## Dataset excerpts:
BEGIN
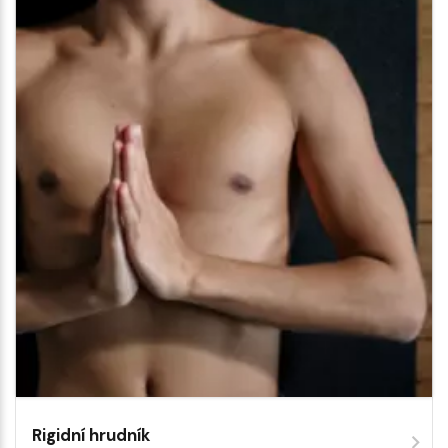
Rigidní hrudník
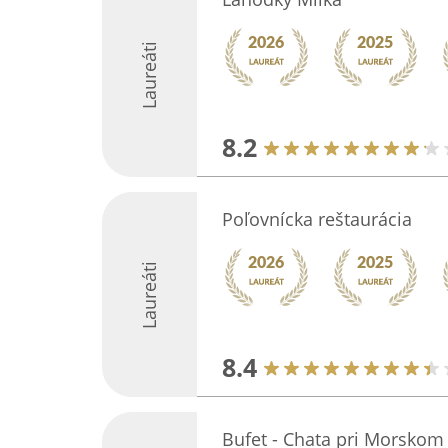
Laureáti
8.2
Poľovnícka reštaurácia
Laureáti
8.4
Bufet - Chata pri Morskom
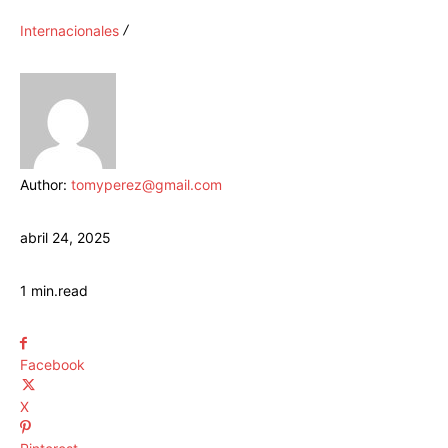
Internacionales
Author:
tomyperez@gmail.com
abril 24, 2025
1
min.
read
Facebook
X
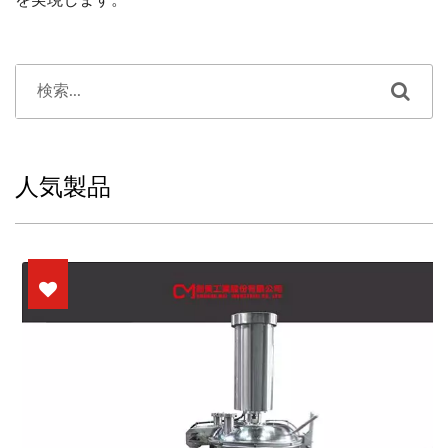
を実現します。
人気製品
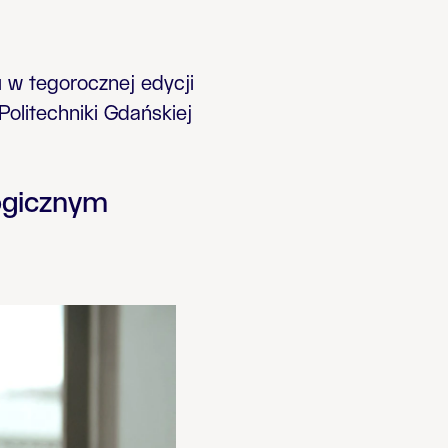
w tegorocznej edycji
olitechniki Gdańskiej
ogicznym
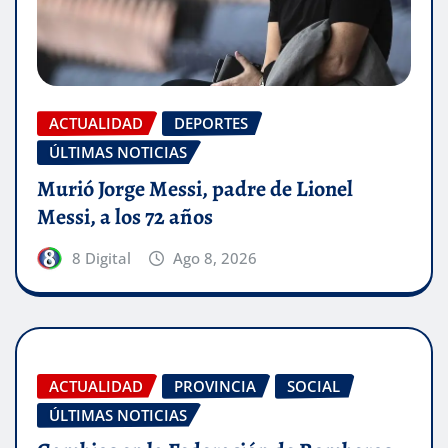
ACTUALIDAD
DEPORTES
ÚLTIMAS NOTICIAS
Murió Jorge Messi, padre de Lionel
Messi, a los 72 años
8 Digital
Ago 8, 2026
ACTUALIDAD
PROVINCIA
SOCIAL
ÚLTIMAS NOTICIAS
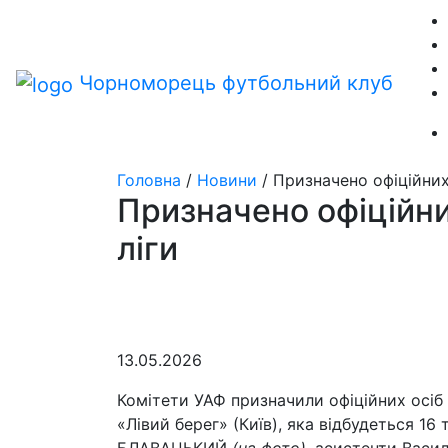
Чорноморець
футбольний клуб
Головна
/
Новини
/
Призначено офіційних 
Призначено офіційни
ліги
13.05.2026
Комітети УАФ призначили офіційних осіб 
«Лівий берег» (Київ), яка відбудеться 16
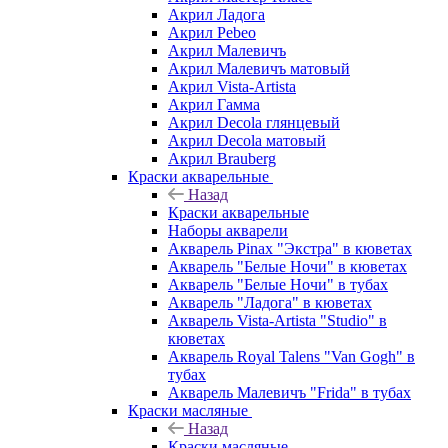
Акрил Ладога
Акрил Pebeo
Акрил Малевичъ
Акрил Малевичъ матовый
Акрил Vista-Artista
Акрил Гамма
Акрил Decola глянцевый
Акрил Decola матовый
Акрил Brauberg
Краски акварельные
Назад
Краски акварельные
Наборы акварели
Акварель Pinax "Экстра" в кюветах
Акварель "Белые Ночи" в кюветах
Акварель "Белые Ночи" в тубах
Акварель "Ладога" в кюветах
Акварель Vista-Artista "Studio" в
кюветах
Акварель Royal Talens "Van Gogh" в
тубах
Акварель Малевичъ "Frida" в тубах
Краски масляные
Назад
Краски масляные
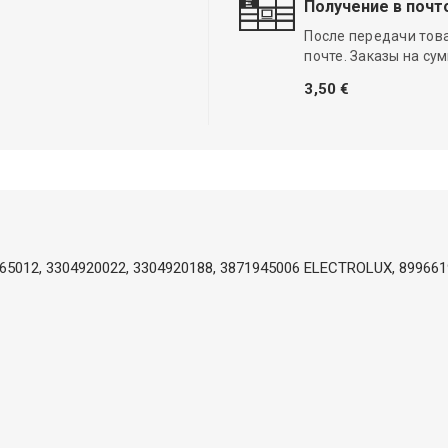
Получение в почт
После передачи тов
почте. Заказы на су
3,50 €
65012, 3304920022, 3304920188, 3871945006 ELECTROLUX, 899661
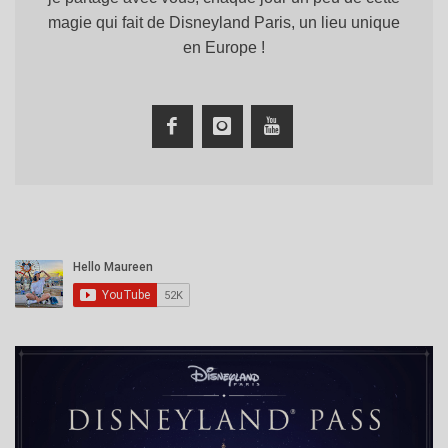
magie qui fait de Disneyland Paris, un lieu unique
en Europe !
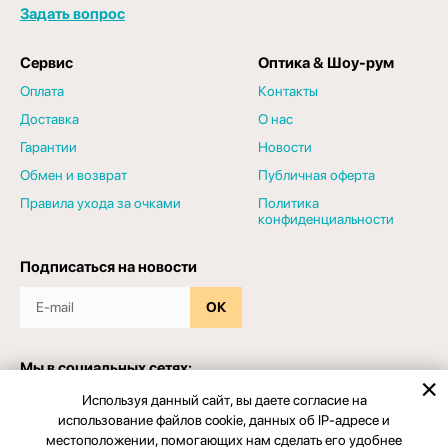
Задать вопрос
Сервис
Оптика & Шоу-рум
Оплата
Контакты
Доставка
О нас
Гарантии
Новости
Обмен и возврат
Публичная оферта
Правила ухода за очками
Политика
конфиденциальности
Подписаться на новости
ОК
Мы в социальных сетях:
Используя данный сайт, вы даете согласие на
использование файлов cookie, данных об IP-адресе и
местоположении, помогающих нам сделать его удобнее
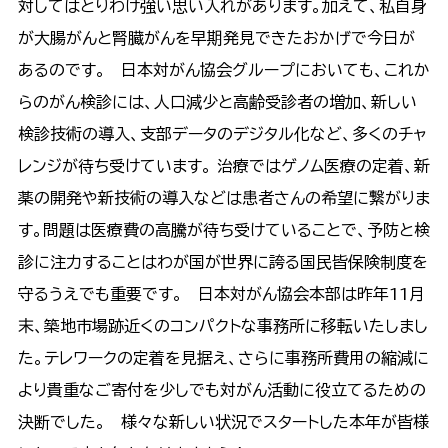
対してはとりわけ強い思い入れがあります。加えて、私自身
が大腸がんと腎臓がんを早期発見できたおかげで今日が
あるのです。 日本対がん協会グループにおいても、これか
らのがん検診には、人口減少と高齢受診者の増加、新しい
検診技術の導入、支部データのデジタル化など、多くのチャ
レンジが待ち受けています。 治療ではゲノム医療の定着、新
薬の開発や新技術の導入などは患者さんの希望に繋がりま
す。問題は医療費の高騰が待ち受けていることで、予防と検
診に注力することはわが国が世界に誇る国民皆保険制度を
守るうえでも重要です。 日本対がん協会本部は昨年11月
末、築地市場跡近くのコンパクトな事務所に移転いたしまし
た。テレワークの定着を見据え、さらに事務所費用の縮減に
より貴重なご寄付を少しでも対がん活動に役立てるための
決断でした。 様々な新しい状況でスタートした本年が皆様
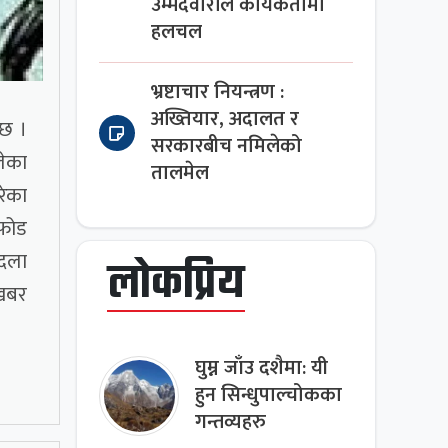
उम्मेदवारीले कार्यकर्तामा
हलचल
भ्रष्टाचार नियन्त्रण :
अख्तियार, अदालत र
 छ ।
सरकारबीच नमिलेको
लेका
तालमेल
रेका
डफोड
बदला
लोकप्रिय
ेखबर
घुम्न जाँउ दशैमा: यी
हुन सिन्धुपाल्चोकका
गन्तव्यहरु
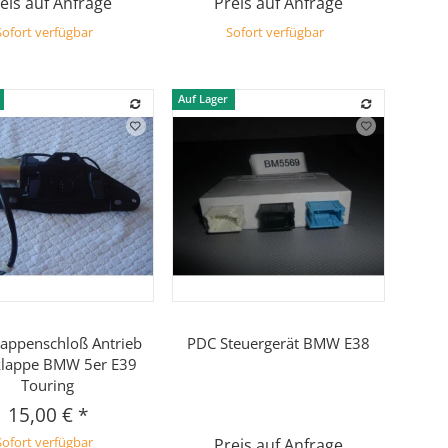
eis auf Anfrage
Preis auf Anfrage
Sofort verfügbar
Sofort verfügbar
Auf Lager
Vorschau
Vorschau
appenschloß Antrieb
PDC Steuergerät BMW E38
lappe BMW 5er E39
Touring
15,00 €
*
Sofort verfügbar
Preis auf Anfrage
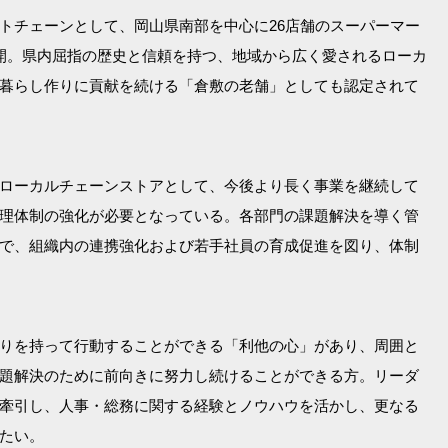
トチェーンとして、岡山県南部を中心に26店舗のスーパーマー
開。県内屈指の歴史と信頼を持つ、地域から広く愛されるローカ
暮らし作りに貢献を続ける「倉敷の老舗」としても認定されて
ローカルチェーンストアとして、今後より長く事業を継続して
理体制の強化が必要となっている。各部門の課題解決を導く管
で、組織内の連携強化および若手社員の育成促進を図り、体制
りを持って行動することができる「利他の心」があり、周囲と
題解決のために前向きに努力し続けることができる方。リーダ
牽引し、人事・総務に関する経験とノウハウを活かし、更なる
たい。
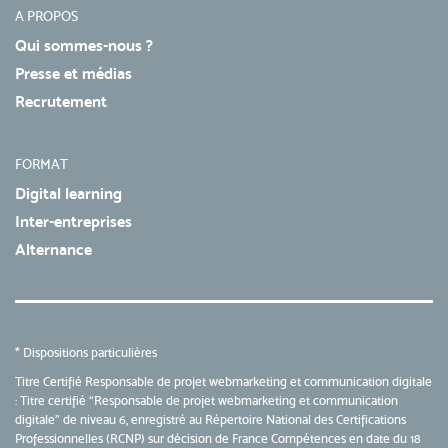
A PROPOS
Qui sommes-nous ?
Presse et médias
Recrutement
FORMAT
Digital learning
Inter-entreprises
Alternance
* Dispositions particulières
Titre Certifié Responsable de projet webmarketing et communication digitale
:
Titre certifié “Responsable de projet webmarketing et communication
digitale”
de niveau 6, enregistré au Répertoire National des Certifications
Professionnelles (RCNP) sur décision de France Compétences en date du 18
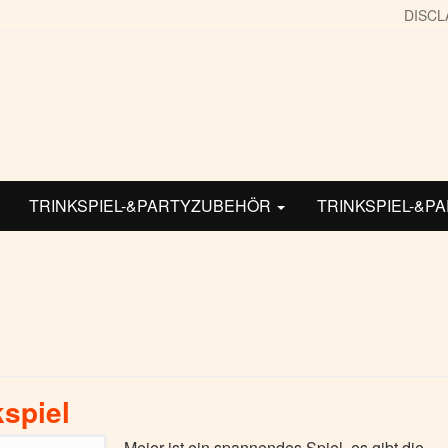
DISCL
TRINKSPIEL-&PARTYZUBEHÖR
TRINKSPIEL-&P
kspiel
Meier ist ein spannendes Spiel, es gibt die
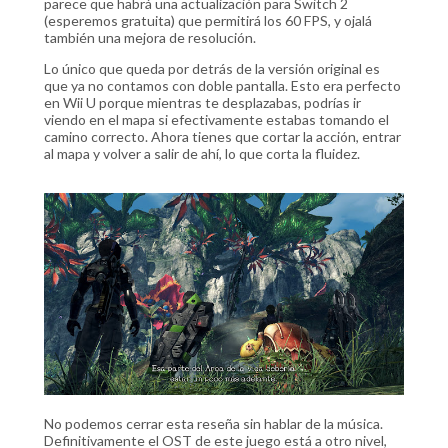
parece que habrá una actualización para Switch 2
(esperemos gratuita) que permitirá los 60 FPS, y ojalá
también una mejora de resolución.
Lo único que queda por detrás de la versión original es
que ya no contamos con doble pantalla. Esto era perfecto
en Wii U porque mientras te desplazabas, podrías ir
viendo en el mapa si efectivamente estabas tomando el
camino correcto. Ahora tienes que cortar la acción, entrar
al mapa y volver a salir de ahí, lo que corta la fluidez.
No podemos cerrar esta reseña sin hablar de la música.
Definitivamente el OST de este juego está a otro nivel,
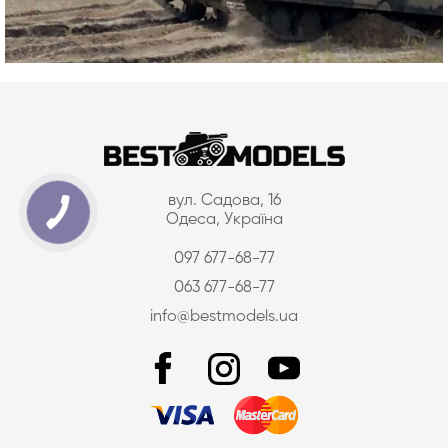
вул. Садова, 16
Одеса, Україна
097 677-68-77
063 677-68-77
info@bestmodels.ua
END
## About this exercise:
Put every line of text read from the rows above into a single numbered list, leaving out blank lines and any picture markers.

## Response box:
1. Rigidní hrudník
2. Laureáti
3. 8.2
4. Poľovnícka reštaurácia
5. Laureáti
6. 8.4
7. Bufet - Chata pri Morskom
8. Internacionales
9. Author:
10. tomyperez@gmail.com
11. abril 24, 2025
12. 1
13. min.
14. read
15. Facebook
16. X
17. を実現します。
18. 人気製品
19. w tegorocznej edycji
20. olitechniki Gdańskiej
21. ogicznym
22. ACTUALIDAD
23. DEPORTES
24. ÚLTIMAS NOTICIAS
25. Murió Jorge Messi, padre de Lionel
26. Messi, a los 72 años
27. 8 Digital
28. Ago 8, 2026
29. ACTUALIDAD
30. PROVINCIA
31. SOCIAL
32. ÚLTIMAS NOTICIAS
33. Чорноморець
34. футбольний клуб
35. Головна
36. /
37. Новини
38. /
39. Призначено офіційних 
40. Призначено офіційни
41. ліги
42. 13.05.2026
43. Комітети УАФ призначили офіційних осіб 
44. «Лівий берег» (Київ), яка відбудеться 16
45. Акрил Ладога
46. Акрил Pebeo
47. Акрил Малевичъ
48. Акрил Малевичъ матовый
49. Акрил Vista-Artista
50. Акрил Гамма
51. Акрил Decola глянцевый
52. Акрил Decola матовый
53. Акрил Brauberg
54. Краски акварельные
55. Назад
56. Краски акварельные
57. Наборы акварели
58. Акварель Pinax "Экстра" в кюветах
59. Акварель "Белые Ночи" в кюветах
60. Акварель "Белые Ночи" в тубах
61. Акварель "Ладога" в кюветах
62. Акварель Vista-Artista "Studio" в
63. кюветах
64. Акварель Royal Talens "Van Gogh" в
65. тубах
66. Акварель Малевичъ "Frida" в тубах
67. Краски масляные
68. Назад
69. Краски масляные
70. Получение в почт
71. После передачи тов
72. почте. Заказы на су
73. 3,50 €
74. 65012, 3304920022, 3304920188, 3871945006 ELECTROLUX, 899661
75. magie qui fait de Disneyland Paris, un lieu unique
76. en Europe !
77. Задать вопрос
78. Сервис
79. Оптика & Шоу-рум
80. Оплата
81. Контакты
82. Доставка
83. О нас
84. Гарантии
85. Новости
86. Обмен и возврат
87. Публичная оферта
88. Правила ухода за очками
89. Политика
90. конфиденциальности
91. Подписаться на новости
92. ОК
93. Мы в социальных сетях:
94. Используя данный сайт, вы даете согласие на
95. использование файлов cookie, данных об IP-адресе и
96. местоположении, помогающих нам сделать его удобнее
97. 対してはとりわけ強い思い入れがあります。加えて、私自身
98. が大腸がんと腎臓がんを早期発見できたおかげで今日が
99. あるのです。 日本対がん協会グループにおいても、これか
100. らのがん検診には、人口減少と高齢受診者の増加、新しい
101. 検診技術の導入、支部データのデジタル化など、多くのチャ
102. レンジが待ち受けています。 治療ではゲノム医療の定着、新
103. 薬の開発や新技術の導入などは患者さんの希望に繋がりま
104. す。問題は医療費の高騰が待ち受けていることで、予防と検
105. 診に注力することはわが国が世界に誇る国民皆保険制度を
106. 守るうえでも重要です。 日本対がん協会本部は昨年11月
107. 末、築地市場跡近くのコンパクトな事務所に移転いたしまし
108. た。テレワークの定着を見据え、さらに事務所費用の縮減に
109. より貴重なご寄付を少しでも対がん活動に役立てるための
110. 決断でした。 様々な新しい状況でスタートした本年が皆様
111. उम्मेदवारीले कार्यकर्तामा
112. हलचल
113. भ्रष्टाचार नियन्त्रण :
114. अख्तियार, अदालत र
115.  छ ।
116. सरकारबीच नमिलेको
117. लेका
118. तालमेल
119. रेका
120. डफोड
121. बदला
122. लोकप्रिय
123. ेखबर
124. घुम्न जाँउ दशैमा: यी
125. हुन सिन्धुपाल्चोकका
126. गन्तव्यहरु
127. eis auf Anfrage
128. Preis auf Anfrage
129. Sofort verfügbar
130. Sofort verfügbar
131. Auf Lager
132. Vorschau
133. Vorschau
134. appenschloß Antrieb
135. PDC Steuergerät BMW E38
136. lappe BMW 5er E39
137. Touring
138. 15,00 €
139. *
140. Sofort verfügbar
141. Preis auf Anfrage
142. トチェーンとして、岡山県南部を中心に26店舗のスーパーマー
143. 開。県内屈指の歴史と信頼を持つ、地域から広く愛されるローカ
144. 暮らし作りに貢献を続ける「倉敷の老舗」としても認定されて
145. ローカルチェーンストアとして、今後より長く事業を継続して
146. 理体制の強化が必要となっている。各部門の課題解決を導く管
147. で、組織内の連携強化および若手社員の育成促進を図り、体制
148. りを持って行動することができる「利他の心」があり、周囲と
149. 題解決のために前向きに努力し続けることができる方。リーダ
150. 牽引し、人事・総務に関する経験とノウハウを活かし、更なる
151. たい。
152. A PROPOS
153. Qui sommes-nous ?
154. Presse et médias
155. Recrutement
156. FORMAT
157. Digital learning
158. Inter-entreprises
159. Alternance
160. * Dispositions particulières
161. Titre Certifié Responsable de projet webmarketing et communication digitale
162. :
163. Titre certifié “Responsable de projet webmarketing et communication
164. digitale”
165. de niveau 6, enregistré au Répertoire National des Certifications
166. Professionnelles (RCNP) sur décision de France Compétences en date du 18
167. DISCL
168. TRINKSPIEL-&PARTYZUBEHÖR
169. TRINKSPIEL-&P
170. kspiel
171. Meier ist ein spannendes Spiel, es gibt die
172. parece que habrá una actualización para Switch 2
173. (esperemos gratuita) que permitirá los 60 FPS, y ojalá
174. también una mejora de resolución.
175. Lo único que queda por detrás de la versión original es
176. que ya no contamos con doble pantalla. Esto era perfecto
177. en Wii U porque mientras te desplazabas, podrías ir
178. viendo en el mapa si efectivamente estabas tomando el
179. camino correcto. Ahora tienes que cortar la acción, entrar
180. al mapa y volver a salir de ahí, lo que corta la fluidez.
181. No podemos cerrar esta reseña sin hablar de la música.
182. Definitivamente el OST de este juego está a otro nivel,
183. вул. Садова, 16
184. Одеса, Україна
185. 097 677-68-77
186. 063 677-68-77
187. info@bestmodels.ua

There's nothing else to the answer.